14 Ekim 2015 Çarşamba

Tiyatronun gelişmesi için bilgeye, "düşünür"e ihtiyaç duyulması gerekir...

Tiyatromuz, "başka" tiyatroları tanıyarak zenginleşir...

Hilmi Bulunmaz
14 Ekim 2015

Kendimi bildim bileli tiyatro sanatıyla uğraşıyorum! Ülkemizdeki tiyatro düşmanlığının çoğunun tiyatrocular tarafından yapıldığına her gün biraz daha fazla inanıyorum!
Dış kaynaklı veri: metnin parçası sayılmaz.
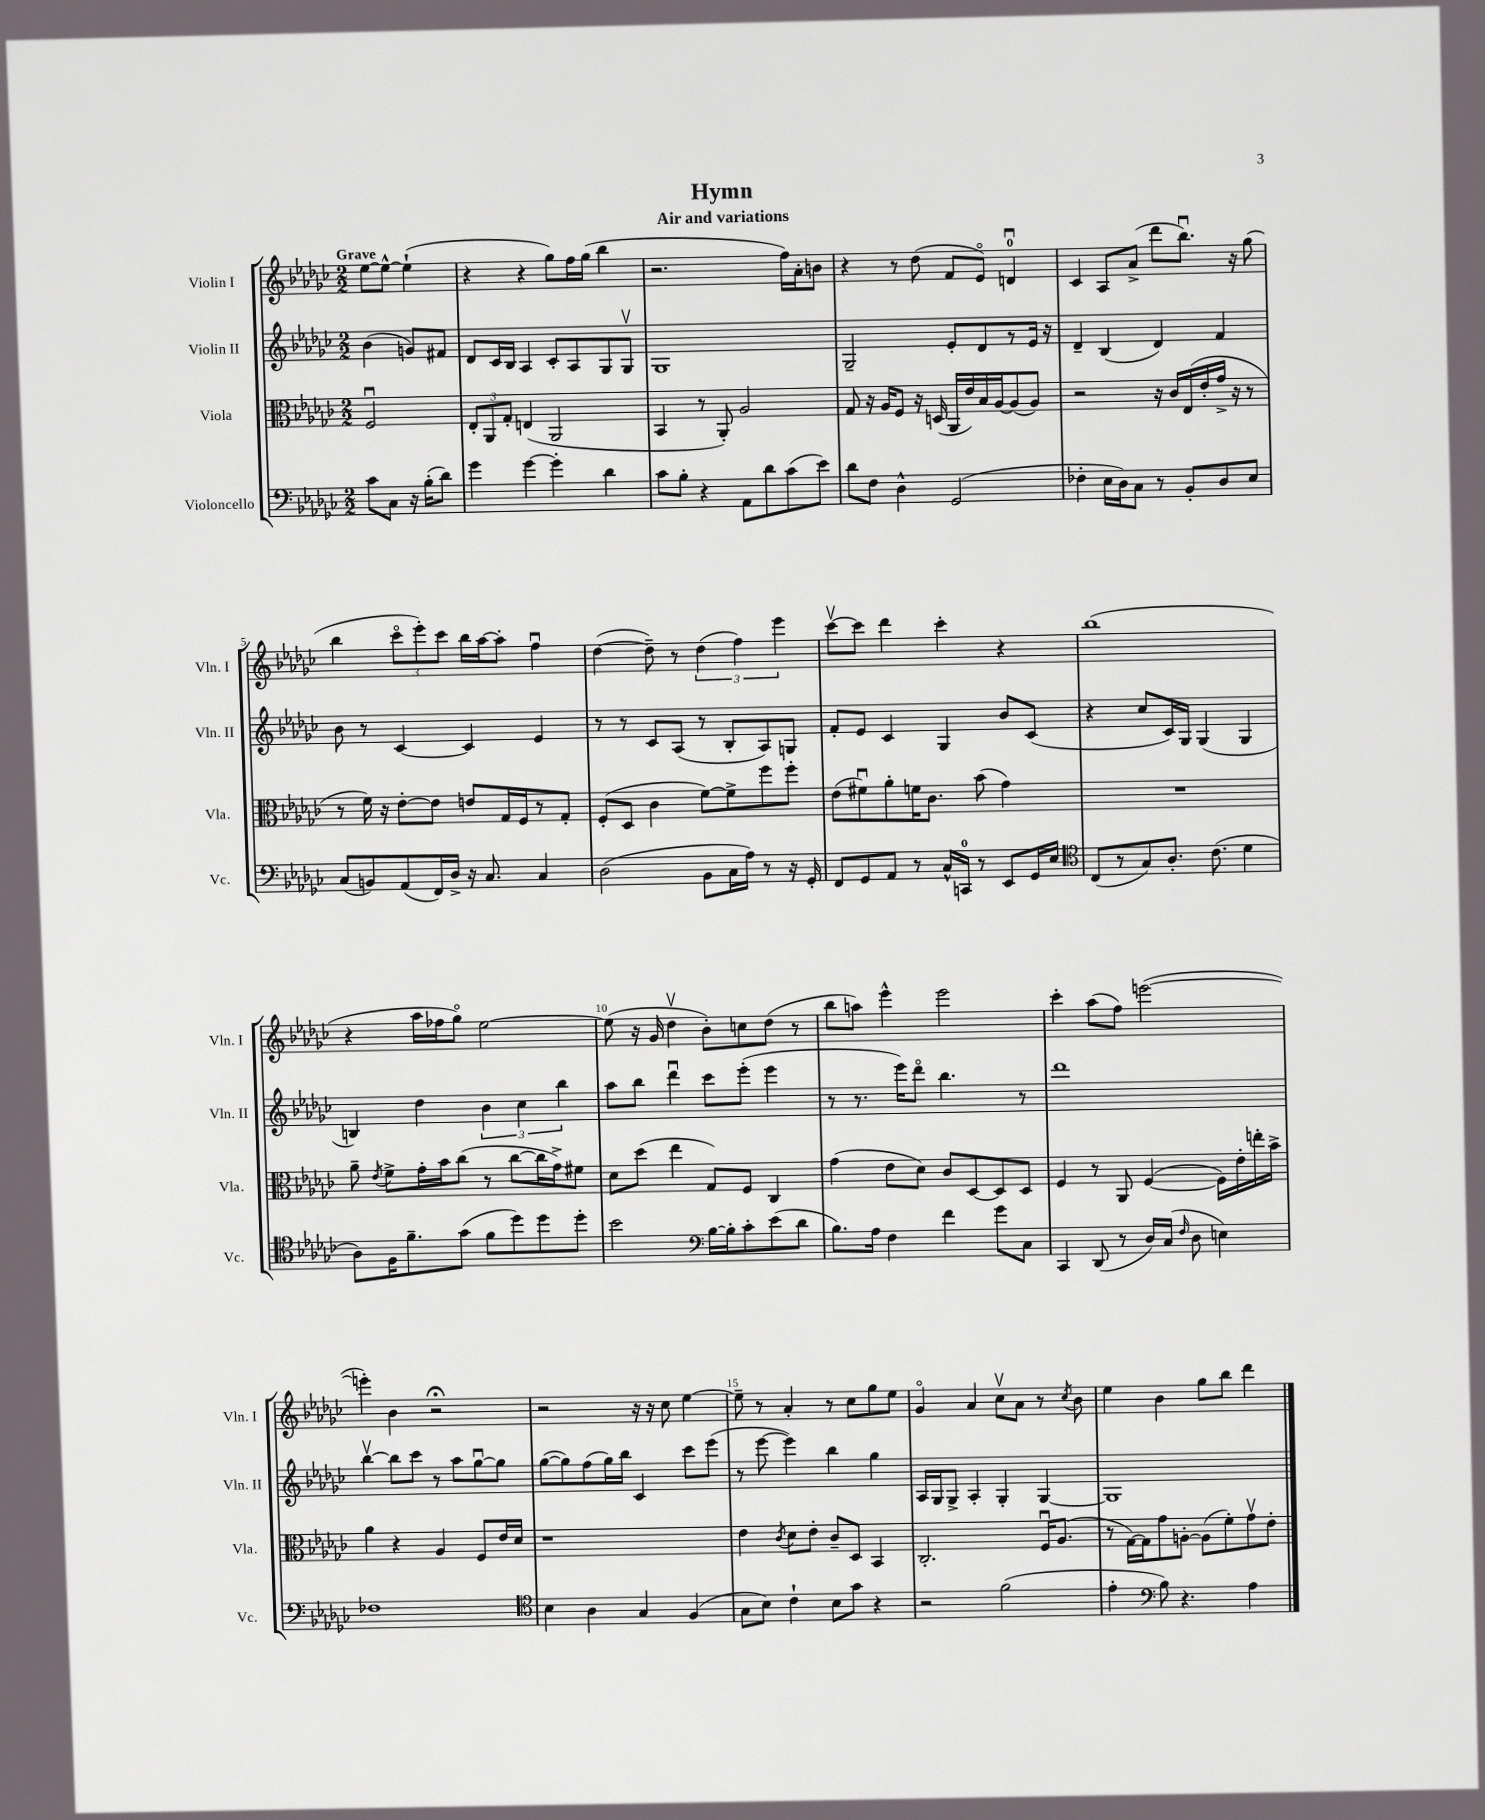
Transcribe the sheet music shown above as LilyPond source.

\header { title = "Hymn" subtitle = "Air and variations" }
<<
\new StaffGroup <<
\new Staff = "s0" \with { instrumentName = "Violin I" shortInstrumentName = "Vln. I" } {
    \clef treble \key ges \major \numericTimeSignature \time 2/2 \partial 2 \tempo "Grave"
    \autoBeamOff ees''8[~ ees''8]~-^ ees''4-!( |
    r4 r4 ges''8[) f''16 ges''16]( bes''4 |
    r2. f''16[) aes'16-. b'8] |
    r4 r8 des''8( f'8[ ees'8]\flageolet) d'4-0\downbow |
    ces'4 aes8[ aes'8]->( des'''8[ bes''8.]\downbow) r16 ges''8( |
    bes''4 \tuplet 3/2 { ces'''8[\flageolet ees'''8-.) ces'''8] } bes''16[ aes''16~ aes''8]-. f''4\downbow |
    des''4~( des''8--) r8 \tuplet 3/2 { des''4( f''4) ees'''4 } |
    ces'''8[~\upbow ces'''8] des'''4 ces'''4-. r4 |
    bes''1( |
    r4 aes''16[ fes''16 ges''8]\flageolet) ees''2~ |
    ees''8( r16 ges'16 des''4\upbow bes'8[-.) c''8 des''8]( r8 |
    bes''8[ a''8]) ees'''4-^ ees'''2 |
    ces'''4-. aes''8[( f''8]) e'''2~( |
    e'''4-.) bes'4 r2\fermata |
    r2 r16 r16 ces''8 ees''4~ |
    ees''8-- r8 aes'4-. r8 ces''8[ ges''8 ees''8] |
    ges'4\flageolet aes'4 ces''8[\upbow aes'8] r8 \acciaccatura { ces''8 } bes'8 |
    ees''4 bes'4 ges''8[ bes''8] des'''4 \bar "|." |
}
\new Staff = "s1" \with { instrumentName = "Violin II" shortInstrumentName = "Vln. II" } {
    \clef treble \key ges \major \numericTimeSignature \time 2/2 \partial 2
    \autoBeamOff bes'4( g'8[) fis'8] |
    des'8[ ces'16 bes16] aes4 ces'8[-. aes8 ges8 ges8]\upbow |
    ges1 |
    ges2-- ees'8[-. des'8 r8 ees'16] r16 |
    des'4-- bes4( des'4) f'4 |
    bes'8 r8 ces'4~ ces'4 ees'4 |
    r8 r8 ces'8[ aes8]( r8 bes8[-. aes8) g8] |
    f'8[-. ees'8] ces'4 ges4 bes'8[ ces'8]( |
    r4 ces''8[ ces'16) ges16] ges4( ges4 |
    b4) des''4 \tuplet 3/2 { bes'4 ces''4 bes''4 } |
    aes''8[ bes''8] des'''4\downbow ces'''8[ ees'''8]-.( ees'''4 |
    r8 r8. ees'''16[) des'''8]\flageolet bes''4. r8 |
    des'''1 |
    bes''4~\upbow bes''8[ ces'''8] r8 aes''8[ ges''8~\downbow ges''8] |
    ges''8[~( ges''8) f''8( ges''16) bes''16] ces'4 ces'''8[ ees'''8]( |
    r8 ees'''8~ ees'''4) bes''4 ges''4 |
    aes16[ ges16 ges8]-> aes4-. ges4-. ges4~ |
    ges1 \bar "|." |
}
\new Staff = "s2" \with { instrumentName = "Viola" shortInstrumentName = "Vla." } {
    \clef alto \key ges \major \numericTimeSignature \time 2/2 \partial 2
    \autoBeamOff f2\downbow |
    \tuplet 3/2 { ees8[-. aes,8 ges8]-. } e4( aes,2 |
    bes,4 r8 aes,8-.) aes2 |
    ges8 r16 aes16[ f8] r16 d16( aes,16[ ees'16) bes16 aes16~ aes8( aes8]) |
    r2 r16 ces'16[ ees16( ees'16-. ges'16]-> r16 r8 |
    r8 f'16) r16 ees'8[~-. ees'8] e'8[ ges16 f16 r8 ges8]-. |
    f8[-.( des8] ces'4 f'8[~) f'8-> f''8 f''8]-. |
    ees'8[( fis'8\downbow) aes'8-. f'16 ces'8.] bes'8( ges'4) |
    R1 |
    aes'8-- \acciaccatura { ees'8 } f'8[-> ges'16-. bes'16 ces''8]( r8 ces''8[~ ces''16 ges'16->) fis'8] |
    des'8[ des''8]( ees''4 ges8[) f8] ces4 |
    ges'4( ees'8[ des'8]) ces'8[ des8~ des8 des8] |
    f4 r8 aes,8 f4~( f16[) ees'16-. e''16-. bes'16]-> |
    aes'4 r4 aes4 f8[ ees'16 des'16] |
    r1 |
    ees'4 \acciaccatura { ces'8 } des'8[ ees'8]-. ces'8[-- des8] bes,4 |
    ces2.-. f16[\downbow aes8.]( |
    r8 ges16[~) ges16 ges'8 a8]~-. a8[( f'8-.) ges'8\upbow ees'8]-. \bar "|." |
}
\new Staff = "s3" \with { instrumentName = "Violoncello" shortInstrumentName = "Vc." } {
    \clef bass \key ges \major \numericTimeSignature \time 2/2 \partial 2
    \autoBeamOff ces'8[ ces8] r16 bes16[-.( des'8]) |
    ges'4 ges'4~ ges'4-. des'4 |
    ces'8[ bes8]-. r4 aes,8[ des'8 ces'8( ees'8]) |
    des'8[ f8] des4-^ ges,2( |
    fes4-. ees16[ des16) ces8] r8 bes,8[-. des8 ees8] |
    ces8[( b,8) aes,8( f,16) des16]-> r16 ces8. ces4 |
    des2( bes,8[ ces16 aes16]) r8 r16 ges,16-. |
    f,8[ ges,8 aes,8] r8 ces16[-^ c,16]-0 r8 ees,8[ ges,16 ees16] |
    \clef tenor ces8[( r8 ges8) aes8.]-. ces'8.( des'4 |
    aes8[) f16 f'8.-- ges'8]( f'8[ des''8) des''8 des''8]-. |
    bes'2 \clef bass bes16[~ bes16-. ces'8-. ees'8( des'8] |
    bes8.[) aes16] f4 f'4 ges'8[ ces8] |
    ces,4 des,8( r8 des16[) ces16]( \grace { f16 } des8 e4) |
    fes1 |
    \clef tenor bes4 aes4 ges4 f4( |
    ges8[ bes8]) ces'4-! bes8[ ges'8] r4 |
    r2 f'2( |
    ees'4-. \clef bass bes8) r4. aes4 \bar "|." |
}
>>
>>
\layout { \context { \Score \override BarNumber.break-visibility = ##(#f #t #t) barNumberVisibility = #(every-nth-bar-number-visible 5) } }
Kendi gücüyle değil, başkalarının gücüyle koltuk ısıtanların "zavallı duruşları" bana çok büyük hüzün veriyor. Ağlıyorum! Evet, bildiğiniz biçimde, gerçek anlamında, gözyaşı dökerek, ağlıyorum. Tanık göstermek zorunda değilim! Ama Mesut Alptekin'e sorabilirsiniz...

Tiyatro için döktüğüm gözyaşlarının inciye dönüşmesini sağlayan birkaç istiridye var. Bunlardan biri Melih Anık... Ne ben Anık'ı sahipleniyorum, ne de Melih Anık beni sahipleniyor... "Sahiplenmek" bir köpek ko(r)kusu veriyor bana. Daha çok, "benimsemek" benimki. Evet, "BENİM"SEMEK!

Melih Anık'ı okumayanın, tiyatro sanatı bilinci gelişmez. Bertolt Brecht'e gitmeye, Shakespeare'e uçmaya, asla gerek yok yada şöyle söylemeliyim: Melih Anık'ı "aşamayan", ne Brecht'ten, ne de Shakespeare'den anlar!